» WHAT IS EXPECTED: Starting at the line containing "Полная версия" and ending at the line containing "CONTACTEZ-NOUS", reproduce those lines of the records below word for word. Include both end lines and leave out the pictures.

------------------------------

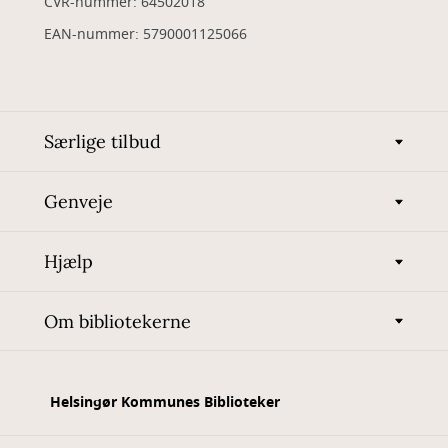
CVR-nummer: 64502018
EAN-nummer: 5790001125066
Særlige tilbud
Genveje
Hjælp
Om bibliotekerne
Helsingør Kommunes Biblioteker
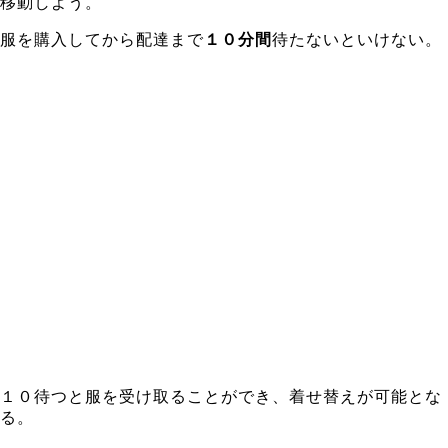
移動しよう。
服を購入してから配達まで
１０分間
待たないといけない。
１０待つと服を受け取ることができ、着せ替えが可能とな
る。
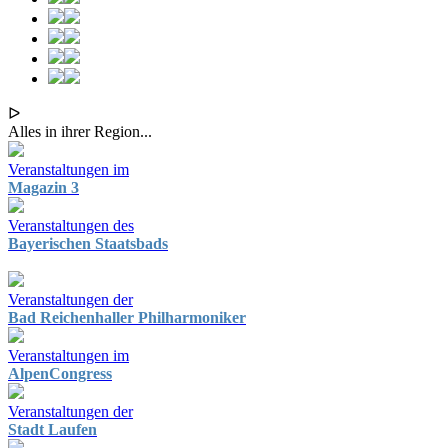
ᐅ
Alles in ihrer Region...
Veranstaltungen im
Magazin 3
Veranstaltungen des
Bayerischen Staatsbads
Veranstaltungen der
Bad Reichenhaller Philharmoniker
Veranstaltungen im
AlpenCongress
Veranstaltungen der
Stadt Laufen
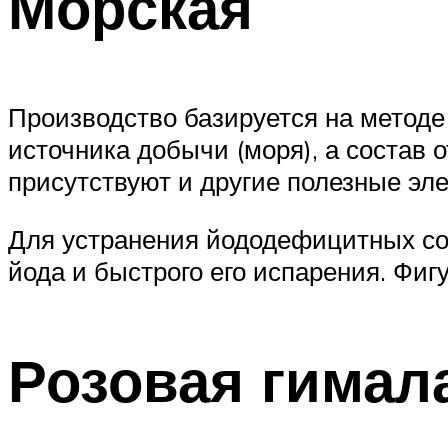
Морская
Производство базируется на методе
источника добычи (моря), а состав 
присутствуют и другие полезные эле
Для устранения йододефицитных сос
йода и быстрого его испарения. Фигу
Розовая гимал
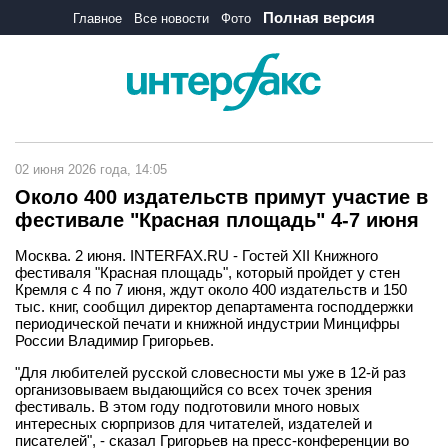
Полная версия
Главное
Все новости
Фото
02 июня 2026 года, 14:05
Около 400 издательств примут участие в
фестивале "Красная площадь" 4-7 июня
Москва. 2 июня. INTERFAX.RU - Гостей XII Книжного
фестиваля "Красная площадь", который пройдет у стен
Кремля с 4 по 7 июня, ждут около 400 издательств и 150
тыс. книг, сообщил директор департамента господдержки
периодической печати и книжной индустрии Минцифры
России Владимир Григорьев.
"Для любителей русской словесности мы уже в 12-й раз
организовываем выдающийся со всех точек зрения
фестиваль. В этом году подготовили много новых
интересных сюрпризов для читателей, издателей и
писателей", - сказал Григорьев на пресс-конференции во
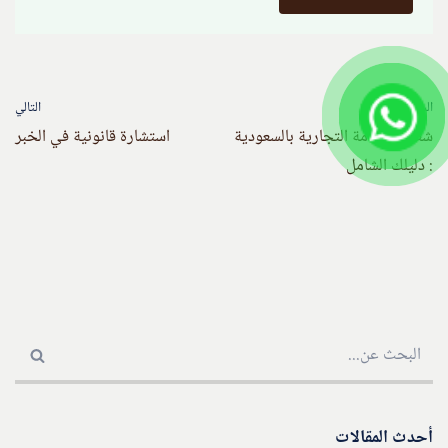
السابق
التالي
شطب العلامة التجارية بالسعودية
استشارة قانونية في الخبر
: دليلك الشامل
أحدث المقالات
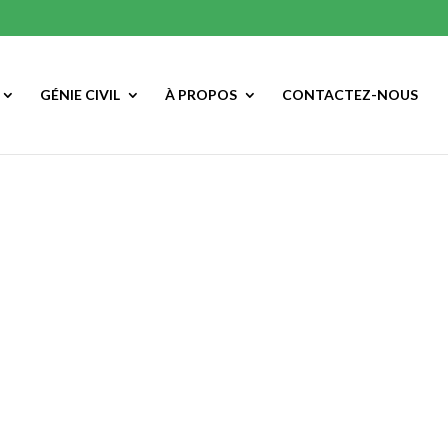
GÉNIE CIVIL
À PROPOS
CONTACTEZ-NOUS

------------------------------

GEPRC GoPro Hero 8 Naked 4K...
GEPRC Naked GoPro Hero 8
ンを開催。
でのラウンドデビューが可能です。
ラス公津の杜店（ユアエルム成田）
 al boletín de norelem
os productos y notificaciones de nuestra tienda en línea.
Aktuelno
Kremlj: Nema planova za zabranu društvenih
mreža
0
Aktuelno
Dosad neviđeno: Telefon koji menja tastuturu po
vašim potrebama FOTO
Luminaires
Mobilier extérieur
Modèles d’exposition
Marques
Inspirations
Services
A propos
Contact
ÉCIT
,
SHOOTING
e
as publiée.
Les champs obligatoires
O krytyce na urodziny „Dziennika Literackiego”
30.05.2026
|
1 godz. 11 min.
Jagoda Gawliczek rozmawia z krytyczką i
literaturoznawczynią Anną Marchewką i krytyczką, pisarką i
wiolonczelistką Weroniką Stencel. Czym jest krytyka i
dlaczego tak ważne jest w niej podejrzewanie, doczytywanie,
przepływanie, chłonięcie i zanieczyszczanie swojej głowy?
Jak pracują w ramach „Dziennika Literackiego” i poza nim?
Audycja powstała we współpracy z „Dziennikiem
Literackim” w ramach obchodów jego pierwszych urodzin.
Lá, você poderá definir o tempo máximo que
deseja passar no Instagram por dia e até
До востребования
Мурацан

------------------------------

» RESPONSE TO THIS EXERCISE:
Полная версия
Главное
Все новости
Фото
02 июня 2026 года, 14:05
Около 400 издательств примут участие в
фестивале "Красная площадь" 4-7 июня
Москва. 2 июня. INTERFAX.RU - Гостей XII Книжного
фестиваля "Красная площадь", который пройдет у стен
Кремля с 4 по 7 июня, ждут около 400 издательств и 150
тыс. книг, сообщил директор департамента господдержки
периодической печати и книжной индустрии Минцифры
России Владимир Григорьев.
"Для любителей русской словесности мы уже в 12-й раз
организовываем выдающийся со всех точек зрения
фестиваль. В этом году подготовили много новых
интересных сюрпризов для читателей, издателей и
писателей", - сказал Григорьев на пресс-конференции во
السابق
التالي
شطب العلامة التجارية بالسعودية
استشارة قانونية في الخبر
: دليلك الشامل
أحدث المقالات
GÉNIE CIVIL
À PROPOS
CONTACTEZ-NOUS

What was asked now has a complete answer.